Dataset items:

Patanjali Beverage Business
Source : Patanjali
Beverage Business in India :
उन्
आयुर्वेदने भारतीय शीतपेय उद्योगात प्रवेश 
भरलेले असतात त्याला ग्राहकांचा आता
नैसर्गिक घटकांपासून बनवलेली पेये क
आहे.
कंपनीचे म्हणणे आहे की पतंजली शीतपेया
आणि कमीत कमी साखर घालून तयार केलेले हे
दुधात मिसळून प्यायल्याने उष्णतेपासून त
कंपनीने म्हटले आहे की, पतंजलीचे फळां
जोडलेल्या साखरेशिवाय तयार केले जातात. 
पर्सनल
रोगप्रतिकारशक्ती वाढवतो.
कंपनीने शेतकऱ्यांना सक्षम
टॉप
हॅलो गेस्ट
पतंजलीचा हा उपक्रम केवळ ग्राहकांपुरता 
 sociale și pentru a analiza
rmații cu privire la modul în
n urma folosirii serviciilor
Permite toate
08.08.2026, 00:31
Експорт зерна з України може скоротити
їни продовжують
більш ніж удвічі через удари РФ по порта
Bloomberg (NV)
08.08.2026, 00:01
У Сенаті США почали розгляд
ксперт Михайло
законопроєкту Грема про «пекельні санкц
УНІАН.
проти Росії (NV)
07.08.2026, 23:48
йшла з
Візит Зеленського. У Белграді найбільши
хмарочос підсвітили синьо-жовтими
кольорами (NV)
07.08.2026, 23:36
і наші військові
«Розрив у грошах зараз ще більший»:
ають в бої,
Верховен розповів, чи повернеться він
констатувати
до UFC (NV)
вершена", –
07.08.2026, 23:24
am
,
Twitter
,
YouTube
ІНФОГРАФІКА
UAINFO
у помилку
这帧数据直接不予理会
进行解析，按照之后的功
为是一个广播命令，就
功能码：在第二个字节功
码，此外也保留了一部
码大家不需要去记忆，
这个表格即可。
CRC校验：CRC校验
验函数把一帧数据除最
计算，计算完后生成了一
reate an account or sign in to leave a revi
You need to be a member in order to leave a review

[WHAT IS NEEDED] Your answer must be the full set of records above, reproduced exactly.

[PROBLEM SOLUTION]
Patanjali Beverage Business
Source : Patanjali
Beverage Business in India :
उन्
आयुर्वेदने भारतीय शीतपेय उद्योगात प्रवेश 
भरलेले असतात त्याला ग्राहकांचा आता
नैसर्गिक घटकांपासून बनवलेली पेये क
आहे.
कंपनीचे म्हणणे आहे की पतंजली शीतपेया
आणि कमीत कमी साखर घालून तयार केलेले हे
दुधात मिसळून प्यायल्याने उष्णतेपासून त
कंपनीने म्हटले आहे की, पतंजलीचे फळां
जोडलेल्या साखरेशिवाय तयार केले जातात. 
पर्सनल
रोगप्रतिकारशक्ती वाढवतो.
कंपनीने शेतकऱ्यांना सक्षम
टॉप
हॅलो गेस्ट
पतंजलीचा हा उपक्रम केवळ ग्राहकांपुरता 
 sociale și pentru a analiza
rmații cu privire la modul în
n urma folosirii serviciilor
Permite toate
08.08.2026, 00:31
Експорт зерна з України може скоротити
їни продовжують
більш ніж удвічі через удари РФ по порта
Bloomberg (NV)
08.08.2026, 00:01
У Сенаті США почали розгляд
ксперт Михайло
законопроєкту Грема про «пекельні санкц
УНІАН.
проти Росії (NV)
07.08.2026, 23:48
йшла з
Візит Зеленського. У Белграді найбільши
хмарочос підсвітили синьо-жовтими
кольорами (NV)
07.08.2026, 23:36
і наші військові
«Розрив у грошах зараз ще більший»:
ають в бої,
Верховен розповів, чи повернеться він
констатувати
до UFC (NV)
вершена", –
07.08.2026, 23:24
am
,
Twitter
,
YouTube
ІНФОГРАФІКА
UAINFO
у помилку
这帧数据直接不予理会
进行解析，按照之后的功
为是一个广播命令，就
功能码：在第二个字节功
码，此外也保留了一部
码大家不需要去记忆，
这个表格即可。
CRC校验：CRC校验
验函数把一帧数据除最
计算，计算完后生成了一
reate an account or sign in to leave a revi
You need to be a member in order to leave a review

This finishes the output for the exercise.